De retour à la compétition après plus de six mois d’absence et un Tour de France à la conclusion dramatique, Thibaut Pinot a pris goût à la montée en gamme du Tour de la Provence, sans forcément s’y illustrer outre-mesure. Attendu et sollicité, l’essentiel résidait peut-être dans sa capacité à digérer le moment venu.

Une longue course de fond

La performance de Nairo Quintana sur les pentes du Mont Ventoux a sûrement donné le tournis à quelques uns, mais nous ne sommes encore qu’au milieu du mois de février. Performer d’entrée de jeu n’est jamais gage de réussite future sur les grands événements, même si la réciproque s’avère moins vraie. Alors qu’il s’était préparé l’an dernier pour faire son grand retour sur le Tour de France, le Franc-Comtois avait impressionné sur les mêmes routes provençales. Ensuite vainqueur au Haut-Var et placé sur Tirreno-Adriatico, Pinot avait engagé une quantité d’énergie qui pourrait avoir entamé sa fraîcheur musculaire, si fragile, durant la dernière ligne droite alpestre de la Grande Boucle. En ayant affirmé dès la fin de l’été passé sa volonté de retrouver le niveau qui fut le sien dans les pentes du Tourmalet et du Prat d’Albis en juillet 2019, Pinot a de fait axé sa saison autour d’un rendez-vous quasiment unique, même si les Jeux Olympiques de Tokyo et les Mondiaux de Martigny constitueront d’autres temps forts.

Si cette attitude aurait pu être plus encombrante il y a quelques années, elle est somme toute logique, et récolte déjà ses premiers effets. Si les observateurs se délectent facilement des petites phrases de pré-saison, l’ombre de Pinot trotte déjà dans l’esprit du vainqueur sortant du Tour, Egan Bernal : « Je ne sais pas s’il sera mon plus grand rival car il y aura une concurrence très relevée mais je pense évidemment qu’il fera partie de mes adversaires. Thibaut est un grand coureur. Il était mon rival le plus sérieux avant sa blessure sur le Tour 2019. Il m’a impressionné. C’était le plus fort. Je le respecte énormément. ». Qu’il soit question de courtoisie ou de sincérité, beaucoup de ses rivaux ont intégré le facteur Pinot dans leur approche du Tour de France 2020, un environnement où le leader de la FDJ voudra réitérer la domination physique qu’il avait imprimé dans les instants clés l’été dernier.

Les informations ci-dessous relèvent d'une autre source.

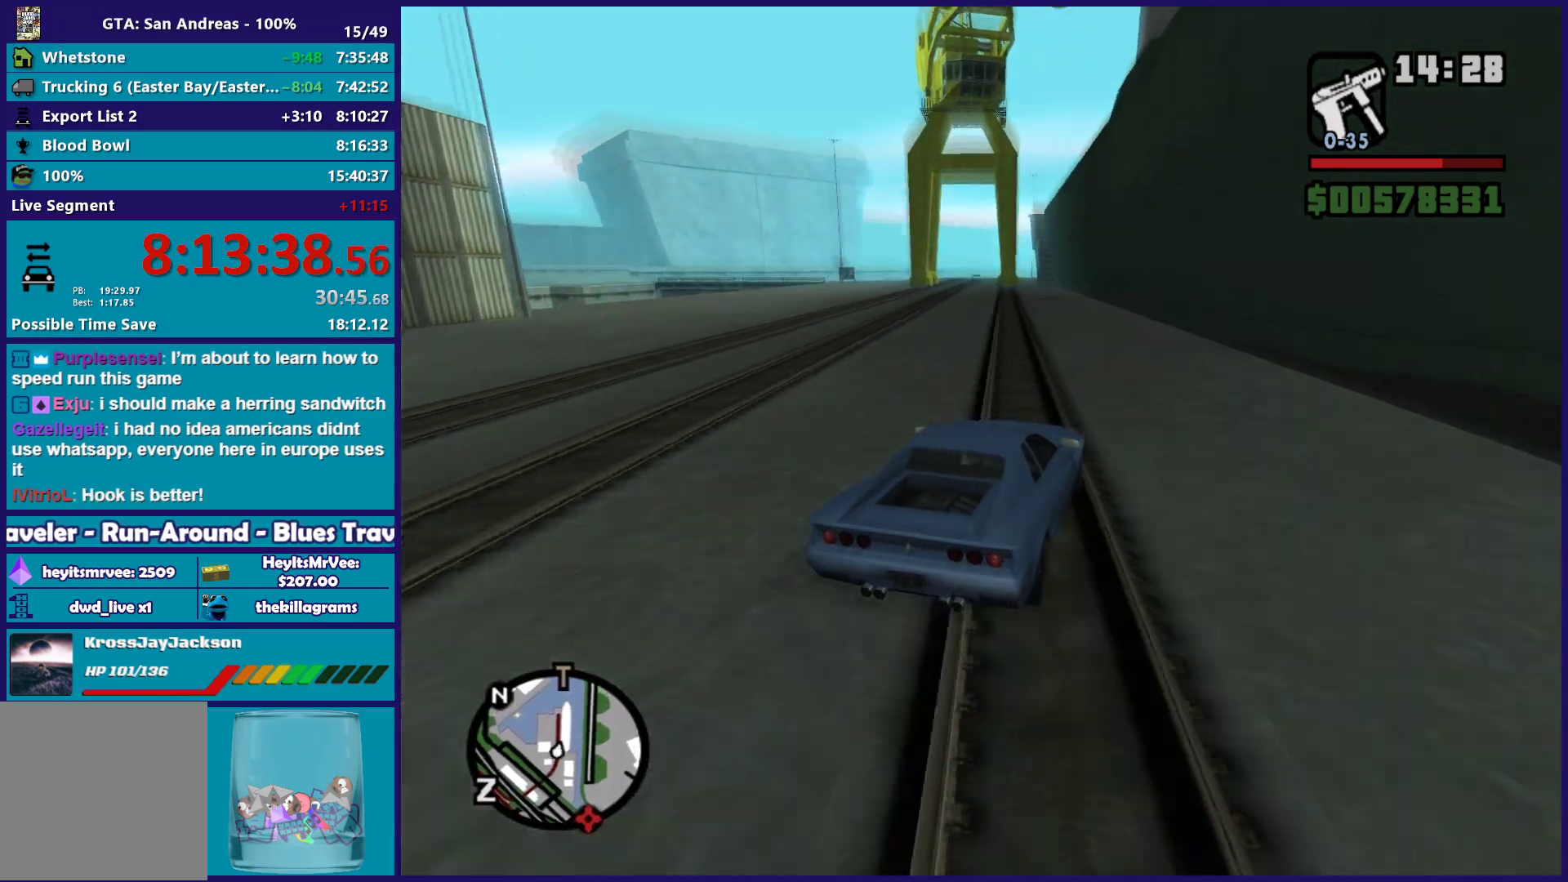
{"buttons": [], "left_stick": "right", "right_stick": "down-left", "events": [[200, "R2", "up"], [200, "left_stick", "center"], [433, "left_stick", "right"]]}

Paris-Nice comme test mental

Septième à plus de deux minutes de Quintana sur le Tour de la Provence, Pinot reconnaissait avoir été battu par plus fort que lui, sans s’affoler outre-mesure. Présent aux avants-postes sans gaspiller de cartouches dans la raide ascension de la Route des Crêtes, le Français a ensuite rallié l’arrivée du Chalet Reynard au train. « Malgré les résultats qui ne sont pas spécialement là, il faut savoir être patient, et ce n’est pas mon point fort… Ca va revenir tout doucement. […] Il ne faut pas que je m’affole et que je reste calme », confiait-il au Dauphiné Libéré, avec le Tour du Haut-Var et surtout Paris-Nice en ligne de mire. Aussi étonnant que cela puisse paraître, Thibaut Pinot n’a jamais mis les pieds sur la Course au Soleil, réputée cruelle à la moindre déconcentration. Un test important pour l’ensemble des prétendants au sacre sur la Grande Boucle et un bon mélange de pression contre-la-montre, dans les plaines venteuses, et en moyenne altitude.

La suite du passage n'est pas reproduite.